My Nirvana for this alert is one that requires no opt-in on the users's side and just emails them the failure. The only thing stopping us from building it is that we have failures for lots of reasons--server restarts, databases going down, or again, internal issues that resolve themselves the next time around and never get noticed.
Extract Refresh Delays
Another alert focused on extracts, this one looks at all extracts associated with a high-priority Schedule and alerts if any of them become more than 120 minutes stale (the schedule is expected to run every 15 minutes). This is for us Admins only and guards against human error if the schedule should be accidentally left disabled for any reason.
"Critical Viz" Alert
We have a process that runs through and renders our most critical vizzes, and pushes data to a PostgreSQL database. This alert fires if more than 5% of our attempts fail within an hour, which would likely indicate a stability issue with Tableau Server.

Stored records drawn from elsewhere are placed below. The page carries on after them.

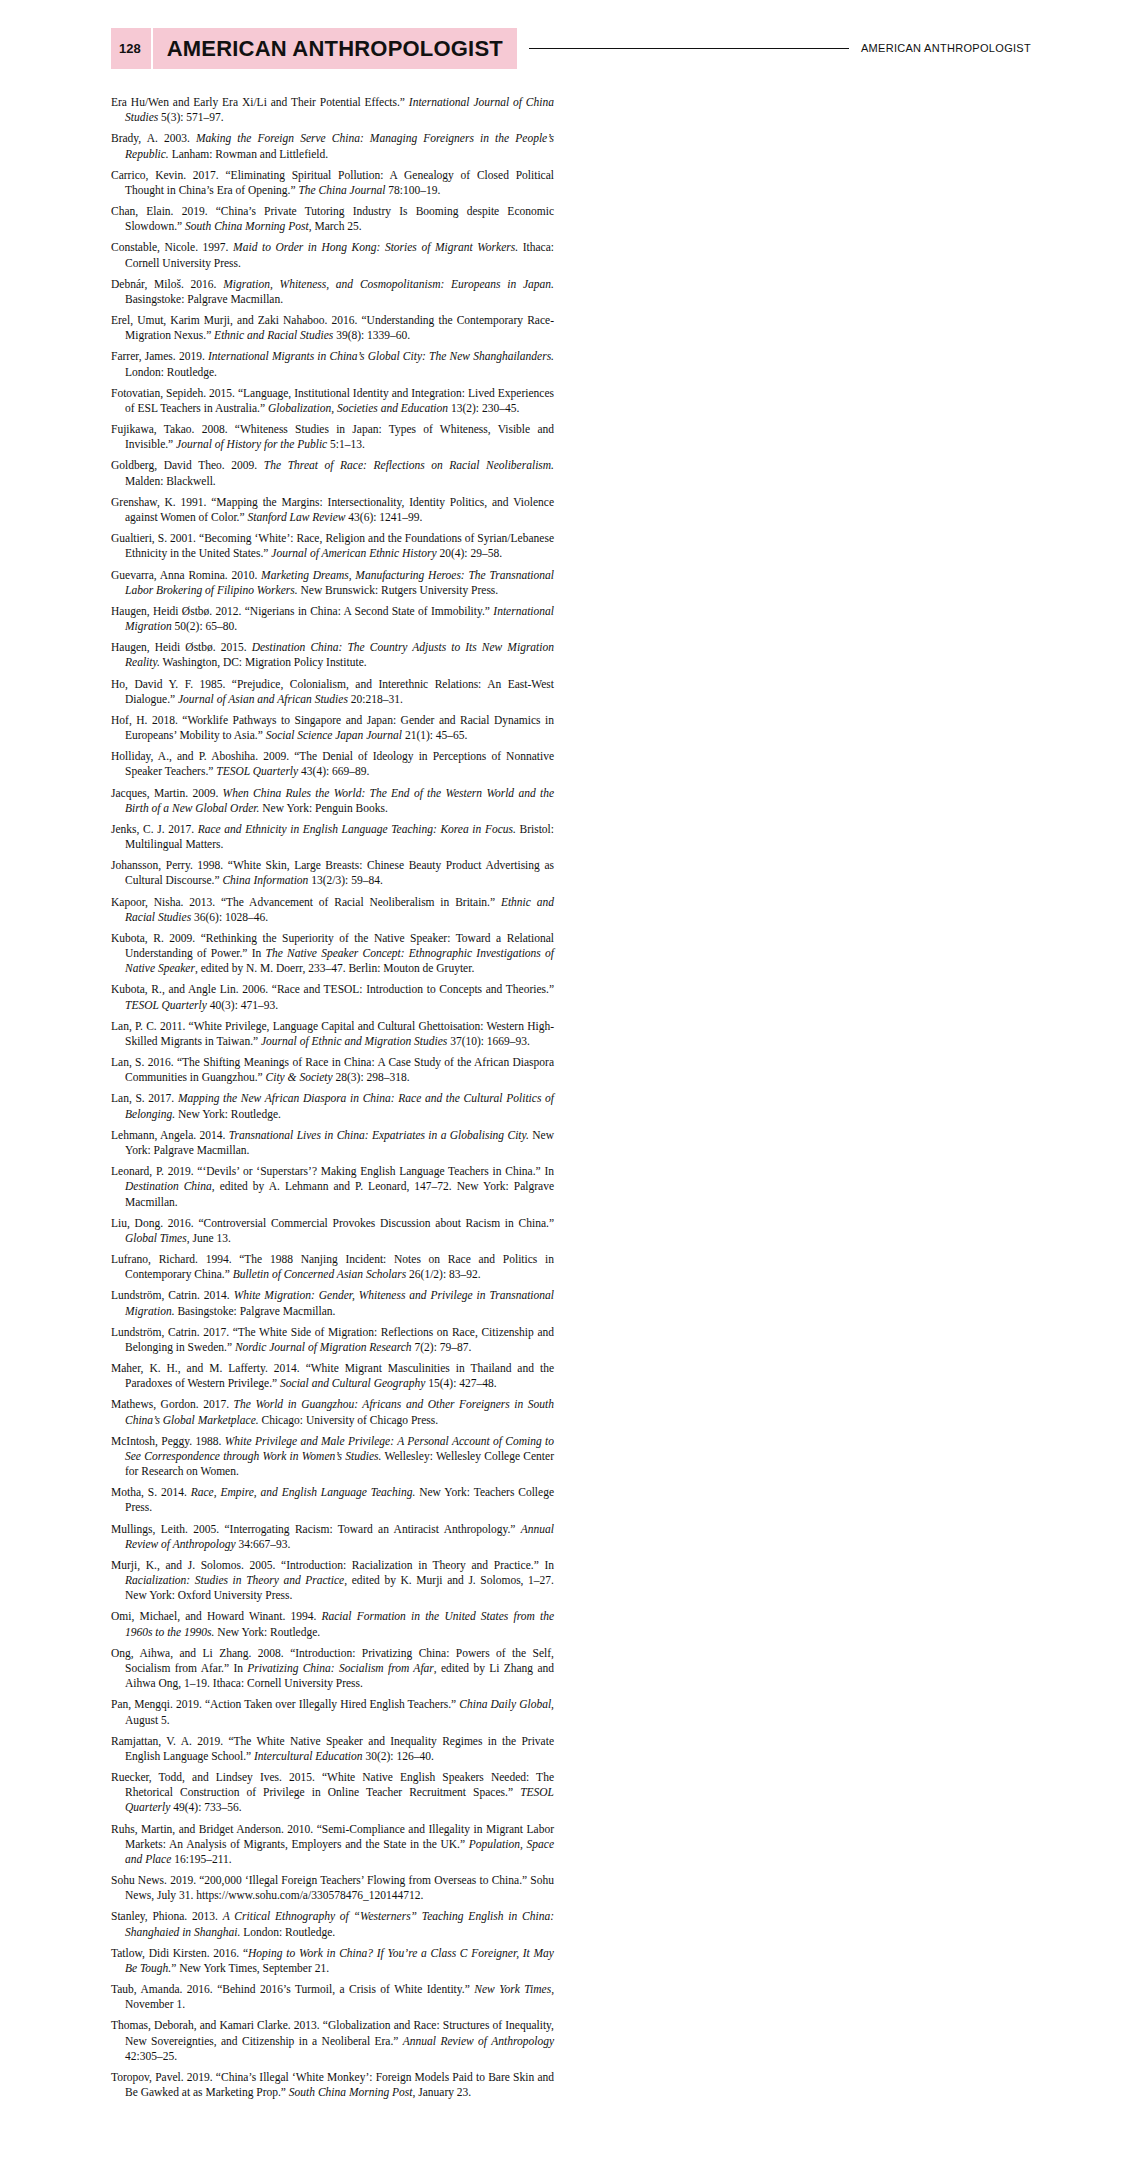128
AMERICAN ANTHROPOLOGIST
AMERICAN ANTHROPOLOGIST
Era Hu/Wen and Early Era Xi/Li and Their Potential Effects.” International Journal of China Studies 5(3): 571–97.
Brady, A. 2003. Making the Foreign Serve China: Managing Foreigners in the People’s Republic. Lanham: Rowman and Littlefield.
Carrico, Kevin. 2017. “Eliminating Spiritual Pollution: A Genealogy of Closed Political Thought in China’s Era of Opening.” The China Journal 78:100–19.
Chan, Elain. 2019. “China’s Private Tutoring Industry Is Booming despite Economic Slowdown.” South China Morning Post, March 25.
Constable, Nicole. 1997. Maid to Order in Hong Kong: Stories of Migrant Workers. Ithaca: Cornell University Press.
Debnár, Miloš. 2016. Migration, Whiteness, and Cosmopolitanism: Europeans in Japan. Basingstoke: Palgrave Macmillan.
Erel, Umut, Karim Murji, and Zaki Nahaboo. 2016. “Understanding the Contemporary Race-Migration Nexus.” Ethnic and Racial Studies 39(8): 1339–60.
Farrer, James. 2019. International Migrants in China’s Global City: The New Shanghailanders. London: Routledge.
Fotovatian, Sepideh. 2015. “Language, Institutional Identity and Integration: Lived Experiences of ESL Teachers in Australia.” Globalization, Societies and Education 13(2): 230–45.
Fujikawa, Takao. 2008. “Whiteness Studies in Japan: Types of Whiteness, Visible and Invisible.” Journal of History for the Public 5:1–13.
Goldberg, David Theo. 2009. The Threat of Race: Reflections on Racial Neoliberalism. Malden: Blackwell.
Grenshaw, K. 1991. “Mapping the Margins: Intersectionality, Identity Politics, and Violence against Women of Color.” Stanford Law Review 43(6): 1241–99.
Gualtieri, S. 2001. “Becoming ‘White’: Race, Religion and the Foundations of Syrian/Lebanese Ethnicity in the United States.” Journal of American Ethnic History 20(4): 29–58.
Guevarra, Anna Romina. 2010. Marketing Dreams, Manufacturing Heroes: The Transnational Labor Brokering of Filipino Workers. New Brunswick: Rutgers University Press.
Haugen, Heidi Østbø. 2012. “Nigerians in China: A Second State of Immobility.” International Migration 50(2): 65–80.
Haugen, Heidi Østbø. 2015. Destination China: The Country Adjusts to Its New Migration Reality. Washington, DC: Migration Policy Institute.
Ho, David Y. F. 1985. “Prejudice, Colonialism, and Interethnic Relations: An East-West Dialogue.” Journal of Asian and African Studies 20:218–31.
Hof, H. 2018. “Worklife Pathways to Singapore and Japan: Gender and Racial Dynamics in Europeans’ Mobility to Asia.” Social Science Japan Journal 21(1): 45–65.
Holliday, A., and P. Aboshiha. 2009. “The Denial of Ideology in Perceptions of Nonnative Speaker Teachers.” TESOL Quarterly 43(4): 669–89.
Jacques, Martin. 2009. When China Rules the World: The End of the Western World and the Birth of a New Global Order. New York: Penguin Books.
Jenks, C. J. 2017. Race and Ethnicity in English Language Teaching: Korea in Focus. Bristol: Multilingual Matters.
Johansson, Perry. 1998. “White Skin, Large Breasts: Chinese Beauty Product Advertising as Cultural Discourse.” China Information 13(2/3): 59–84.
Kapoor, Nisha. 2013. “The Advancement of Racial Neoliberalism in Britain.” Ethnic and Racial Studies 36(6): 1028–46.
Kubota, R. 2009. “Rethinking the Superiority of the Native Speaker: Toward a Relational Understanding of Power.” In The Native Speaker Concept: Ethnographic Investigations of Native Speaker, edited by N. M. Doerr, 233–47. Berlin: Mouton de Gruyter.
Kubota, R., and Angle Lin. 2006. “Race and TESOL: Introduction to Concepts and Theories.” TESOL Quarterly 40(3): 471–93.
Lan, P. C. 2011. “White Privilege, Language Capital and Cultural Ghettoisation: Western High-Skilled Migrants in Taiwan.” Journal of Ethnic and Migration Studies 37(10): 1669–93.
Lan, S. 2016. “The Shifting Meanings of Race in China: A Case Study of the African Diaspora Communities in Guangzhou.” City & Society 28(3): 298–318.
Lan, S. 2017. Mapping the New African Diaspora in China: Race and the Cultural Politics of Belonging. New York: Routledge.
Lehmann, Angela. 2014. Transnational Lives in China: Expatriates in a Globalising City. New York: Palgrave Macmillan.
Leonard, P. 2019. “‘Devils’ or ‘Superstars’? Making English Language Teachers in China.” In Destination China, edited by A. Lehmann and P. Leonard, 147–72. New York: Palgrave Macmillan.
Liu, Dong. 2016. “Controversial Commercial Provokes Discussion about Racism in China.” Global Times, June 13.
Lufrano, Richard. 1994. “The 1988 Nanjing Incident: Notes on Race and Politics in Contemporary China.” Bulletin of Concerned Asian Scholars 26(1/2): 83–92.
Lundström, Catrin. 2014. White Migration: Gender, Whiteness and Privilege in Transnational Migration. Basingstoke: Palgrave Macmillan.
Lundström, Catrin. 2017. “The White Side of Migration: Reflections on Race, Citizenship and Belonging in Sweden.” Nordic Journal of Migration Research 7(2): 79–87.
Maher, K. H., and M. Lafferty. 2014. “White Migrant Masculinities in Thailand and the Paradoxes of Western Privilege.” Social and Cultural Geography 15(4): 427–48.
Mathews, Gordon. 2017. The World in Guangzhou: Africans and Other Foreigners in South China’s Global Marketplace. Chicago: University of Chicago Press.
McIntosh, Peggy. 1988. White Privilege and Male Privilege: A Personal Account of Coming to See Correspondence through Work in Women’s Studies. Wellesley: Wellesley College Center for Research on Women.
Motha, S. 2014. Race, Empire, and English Language Teaching. New York: Teachers College Press.
Mullings, Leith. 2005. “Interrogating Racism: Toward an Antiracist Anthropology.” Annual Review of Anthropology 34:667–93.
Murji, K., and J. Solomos. 2005. “Introduction: Racialization in Theory and Practice.” In Racialization: Studies in Theory and Practice, edited by K. Murji and J. Solomos, 1–27. New York: Oxford University Press.
Omi, Michael, and Howard Winant. 1994. Racial Formation in the United States from the 1960s to the 1990s. New York: Routledge.
Ong, Aihwa, and Li Zhang. 2008. “Introduction: Privatizing China: Powers of the Self, Socialism from Afar.” In Privatizing China: Socialism from Afar, edited by Li Zhang and Aihwa Ong, 1–19. Ithaca: Cornell University Press.
Pan, Mengqi. 2019. “Action Taken over Illegally Hired English Teachers.” China Daily Global, August 5.
Ramjattan, V. A. 2019. “The White Native Speaker and Inequality Regimes in the Private English Language School.” Intercultural Education 30(2): 126–40.
Ruecker, Todd, and Lindsey Ives. 2015. “White Native English Speakers Needed: The Rhetorical Construction of Privilege in Online Teacher Recruitment Spaces.” TESOL Quarterly 49(4): 733–56.
Ruhs, Martin, and Bridget Anderson. 2010. “Semi-Compliance and Illegality in Migrant Labor Markets: An Analysis of Migrants, Employers and the State in the UK.” Population, Space and Place 16:195–211.
Sohu News. 2019. “200,000 ‘Illegal Foreign Teachers’ Flowing from Overseas to China.” Sohu News, July 31. https://www.sohu.com/a/330578476_120144712.
Stanley, Phiona. 2013. A Critical Ethnography of “Westerners” Teaching English in China: Shanghaied in Shanghai. London: Routledge.
Tatlow, Didi Kirsten. 2016. “Hoping to Work in China? If You’re a Class C Foreigner, It May Be Tough.” New York Times, September 21.
Taub, Amanda. 2016. “Behind 2016’s Turmoil, a Crisis of White Identity.” New York Times, November 1.
Thomas, Deborah, and Kamari Clarke. 2013. “Globalization and Race: Structures of Inequality, New Sovereignties, and Citizenship in a Neoliberal Era.” Annual Review of Anthropology 42:305–25.
Toropov, Pavel. 2019. “China’s Illegal ‘White Monkey’: Foreign Models Paid to Bare Skin and Be Gawked at as Marketing Prop.” South China Morning Post, January 23.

Change Management Approval
Our security guy built a daily alert that emails him should someone inappropriately close a Change Management ticket without it having been through the proper approval process. Several others have subscribed to this one as well.
ETL Latency
A user reported to me that they had noticed stale data in one of the data sources we use monitor Support Cases. After looking into it with the ETL team, we couldn't pinpoint the issue--everything looked fine and the issue disappeared. I built an alert that triggered based on the published data source being stale, but embedded it into a dashboard that pulled dates from all the upstream ETL systems for comparison. Next time it occurred, we were able to determine that it was an upstream issue between two of the SQL servers.
There are still a lot of alerts we want and need to build! And this is just from my own head, forget about the rest of our enterprise...
Alerts We Still Want:
These are all still just stuff I want....
Stale Content
I want to inform people when they have Workbooks or Datasources that haven't been looked at or touched in a long time, and bug them to ditch 'em. Probably on a quarterly basis. For users who are unlicensed, but still own content, I want it to send the email to their Project Leader and let them decide on what to do with it. Will need some usage stats embedded in the email to aid decision-making.
Late Subscriptions
Subscriptions on Tableau Server have a tendency to go out late when lots of people subscribe to long-running views or worse, entire workbooks. Rather than check our viz for this every day, we want to simply be told that some subscriptions are going out too late so we can investigate.
Best Publishing Practices
I'd love a way to email users who publish workbooks that have one or more implementation details that don't conform to Server best practices. We'd need to obtain that data somewhere, of course, but that's the trickiest part.
Welcome Email for New Tableau Users
When a user logs in to Tableau Server for the first time at our company, send them a welcome email with some basic resources. When they first publish to Tableau Server, send another email with tips, tricks, and best practices. When one of their views gets over N views per day, send them (and the Admins) another email with a congrats and some resources on scaling.
What kind of alerts do you want to set up?